Melatonin is a circadian signaling hormone — it tells your body "it's time to sleep" and is most effective for timing issues: jet lag, shift work, delayed sleep phase, or trouble falling asleep at a normal hour. Magnesium glycinate works through GABA receptor modulation and supports general nervous system relaxation — better suited for sleep quality issues, anxiety-related wakefulness, and frequent night waking. Many people actually need both, targeting different parts of the problem.
Magnesium is a cofactor in GABA receptor function, the primary inhibitory neurotransmitter system that promotes calm and sleep. Glycinate form is preferred for sleep specifically because the glycine component itself has independent calming, sleep-supportive properties. Best for: Sleep quality issues, anxiety-related wakefulness, frequent night waking, restless legs. Standard dose: 300-400mg elemental magnesium, evening. Side effects: Generally well tolerated; high doses of other magnesium forms (oxide, citrate) can cause GI upset — glycinate avoids this.
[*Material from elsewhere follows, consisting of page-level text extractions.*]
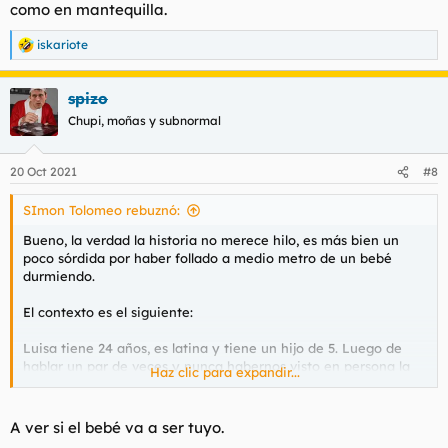
como en mantequilla.
iskariote
R
e
a
spizo
c
c
Chupi, moñas y subnormal
i
o
n
20 Oct 2021
#8
e
s
SImon Tolomeo rebuznó:
:
Bueno, la verdad la historia no merece hilo, es más bien un
poco sórdida por haber follado a medio metro de un bebé
durmiendo.
El contexto es el siguiente:
Luisa tiene 24 años, es latina y tiene un hijo de 5. Luego de
hablar un par de veces y nunca habernos visto en persona la
Haz clic para expandir...
invité a tomar chocolate para el frio hace ya casi un año. Ese
dia llegó a mi casa, me dijo que no queria chocolate sino vino,
destapamos una botella y antes de la segunda copa ya nos
A ver si el bebé va a ser tuyo.
estábamos besando. No soy un perdonavirgos pero como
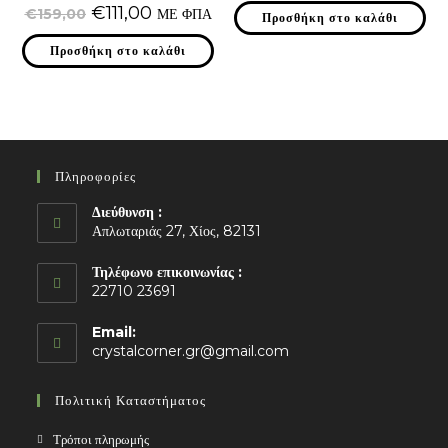
Original
Η
€
111,00
€
159,00
ΜΕ ΦΠΑ
Προσθήκη στο καλάθι
price
τρέχουσα
was:
τιμή
Προσθήκη στο καλάθι
€159,00.
είναι:
€111,00.
Πληροφορίες
Διεύθυνση :
Απλωταριάς 27, Χίος, 82131
Τηλέφωνο επικοινωνίας :
22710 23691
Email:
Opens
crystalcorner.gr@gmail.com
in
your
Πολιτική Καταστήματος
application
Τρόποι πληρωμής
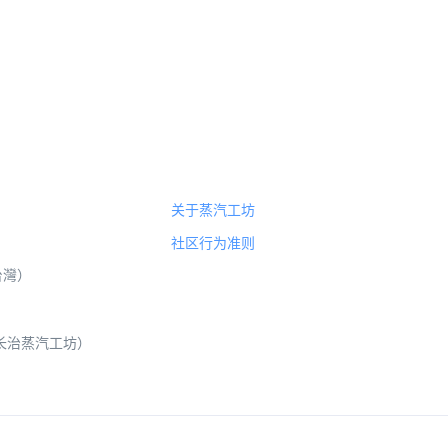
关于蒸汽工坊
社区行为准则
（台灣）
 山西长治蒸汽工坊）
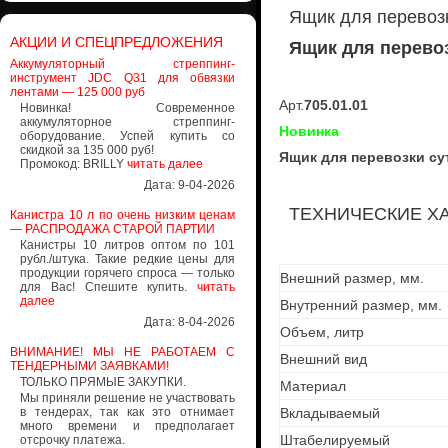
Ящик для перевозк
АКЦИИ И СПЕЦПРЕДЛОЖЕНИЯ
Ящик для перевоз
Аккумуляторный стреппинг-
инструмент JDC Q31 для обвязки
лентами — 125 000 руб
Арт.
705.01.01
Новинка! Современное
аккумуляторное стреппинг-
Новинка
оборудование. Успей купить со
скидкой за 135 000 руб!
Ящик для перевозки су
Промокод: BRILLY
читать далее
Дата: 9-04-2026
ТЕХНИЧЕСКИЕ Х
Канистра 10 л по очень низким ценам
— РАСПРОДАЖА СТАРОЙ ПАРТИИ
Канистры 10 литров оптом по 101
рубл./штука. Такие редкие цены для
продукции горячего спроса — только
Внешний размер, мм.
для Вас! Спешите купить.
читать
далее
Внутренний размер, мм.
Дата: 8-04-2026
Объем, литр
ВНИМАНИЕ! МЫ НЕ РАБОТАЕМ С
Внешний вид
ТЕНДЕРНЫМИ ЗАЯВКАМИ!
ТОЛЬКО ПРЯМЫЕ ЗАКУПКИ.
Материал
Мы приняли решение не участвовать
в тендерах, так как это отнимает
Вкладываемый
много времени и предполагает
Штабелируемый
отсрочку платежа.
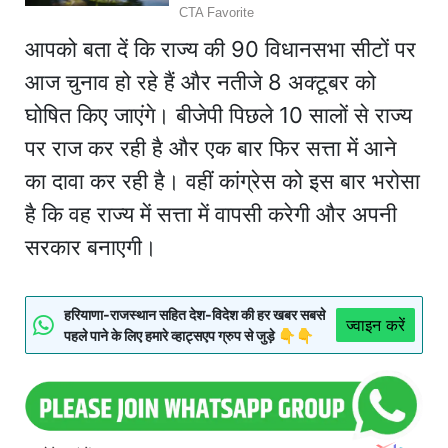
आपको बता दें कि राज्य की 90 विधानसभा सीटों पर
आज चुनाव हो रहे हैं और नतीजे 8 अक्टूबर को
घोषित किए जाएंगे। बीजेपी पिछले 10 सालों से राज्य
पर राज कर रही है और एक बार फिर सत्ता में आने
का दावा कर रही है। वहीं कांग्रेस को इस बार भरोसा
है कि वह राज्य में सत्ता में वापसी करेगी और अपनी
सरकार बनाएगी।
हरियाणा-राजस्थान सहित देश-विदेश की हर खबर सबसे
ज्वाइन करें
पहले पाने के लिए हमारे व्हाट्सएप ग्रुप से जुड़े 👇👇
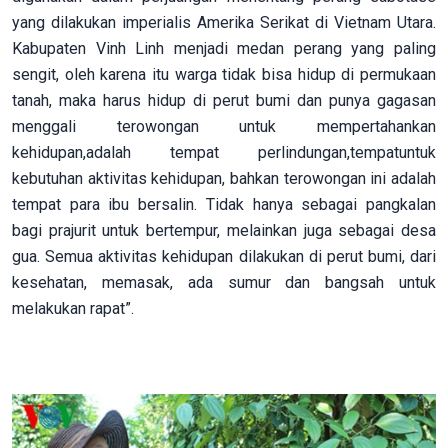
yang dilakukan imperialis Amerika Serikat di Vietnam Utara.
Kabupaten Vinh Linh menjadi medan perang yang paling
sengit, oleh karena itu warga tidak bisa hidup di permukaan
tanah, maka harus hidup di perut bumi dan punya gagasan
menggali terowongan untuk mempertahankan
kehidupan,adalah tempat perlindungan,tempatuntuk
kebutuhan aktivitas kehidupan, bahkan terowongan ini adalah
tempat para ibu bersalin. Tidak hanya sebagai pangkalan
bagi prajurit untuk bertempur, melainkan juga sebagai desa
gua. Semua aktivitas kehidupan dilakukan di perut bumi, dari
kesehatan, memasak, ada sumur dan bangsah untuk
melakukan rapat”.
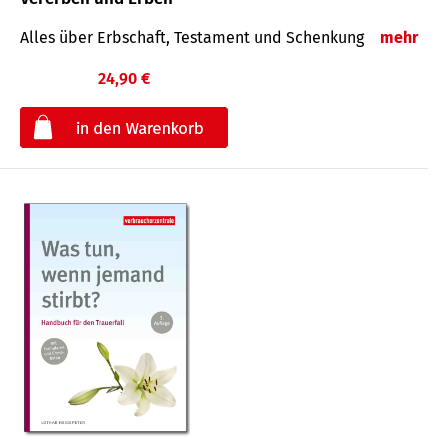
Alles über Erbschaft, Testament und Schenkung
mehr
24,90 €
€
Melatonin is a hormone produced by the pineal gland in response to darkness, signaling the body's internal clock that it's time for sleep. Supplemental melatonin is most useful for shifting or correcting circadian timing rather than as a general sedative. Best for: Jet lag, shift work sleep disorder, delayed sleep phase, difficulty falling asleep at a desired time. Standard dose: 0.5-3mg, taken 30-60 minutes before desired sleep time — lower doses are often more effective than the 5-10mg commonly sold OTC. Side effects: Next-day grogginess at higher doses; vivid dreams; not recommended for regular long-term use without considering underlying causes.
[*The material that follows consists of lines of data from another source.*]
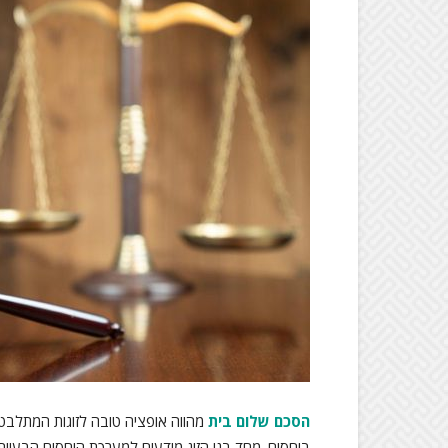
הסכם שלום בית
מהווה אופציה טובה לזוגות המתלבטי
ביחסים. מחד בני הזוג מודעים למערכת היחסים הבעיי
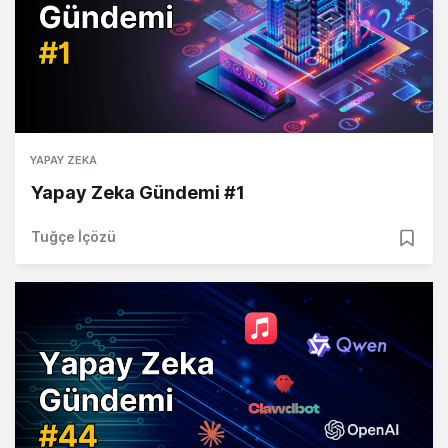
YAPAY ZEKA
Yapay Zeka Gündemi #1
Tuğçe İçözü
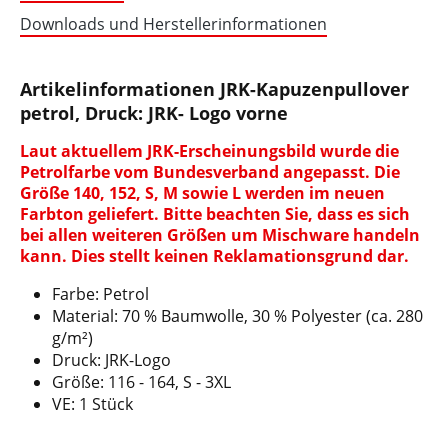
Downloads und Herstellerinformationen
Artikelinformationen JRK-Kapuzenpullover
petrol, Druck: JRK- Logo vorne
Laut aktuellem JRK-Erscheinungsbild wurde die
Petrolfarbe vom Bundesverband angepasst. Die
Größe 140, 152, S, M sowie L werden im neuen
Farbton geliefert. Bitte beachten Sie, dass es sich
bei allen weiteren Größen um Mischware handeln
kann. Dies stellt keinen Reklamationsgrund dar.
Farbe: Petrol
Material: 70 % Baumwolle, 30 % Polyester (ca. 280
g/m²)
Druck: JRK-Logo
Größe: 116 - 164, S - 3XL
VE: 1 Stück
| Category | Magnesium Glycinate | Melatonin |
|---|---|---|
| Best Use Case | Sleep quality, anxiety, night waking | Sleep timing, jet lag, shift work |
| Mechanism | GABA receptor modulation | Circadian signaling |
| Onset | Gradual, cumulative over days/weeks | Faster, within 30-60 minutes |
| Long-Term Use | Generally considered safe for ongoing use | Better suited for short-term/situational use |
| Daytime Grogginess Risk | Low | Higher, especially at high doses |
Yes — this is a common and well-tolerated combination with no significant known interaction. Many sleep-support formulas combine both for exactly this reason: melatonin addresses timing while magnesium addresses quality and relaxation. If combining, consider a lower melatonin dose (0.5-1mg) alongside magnesium glycinate (300-400mg) in the evening.
Clinical references: Abbasi B et al. (2012). J Res Med Sci. Magnesium supplementation on sleep quality in elderly. · Zhdanova IV et al. (2001). Melatonin treatment for age-related sleep disorders. · Costello RB et al. (2014). Nutr J. Melatonin dose-response review.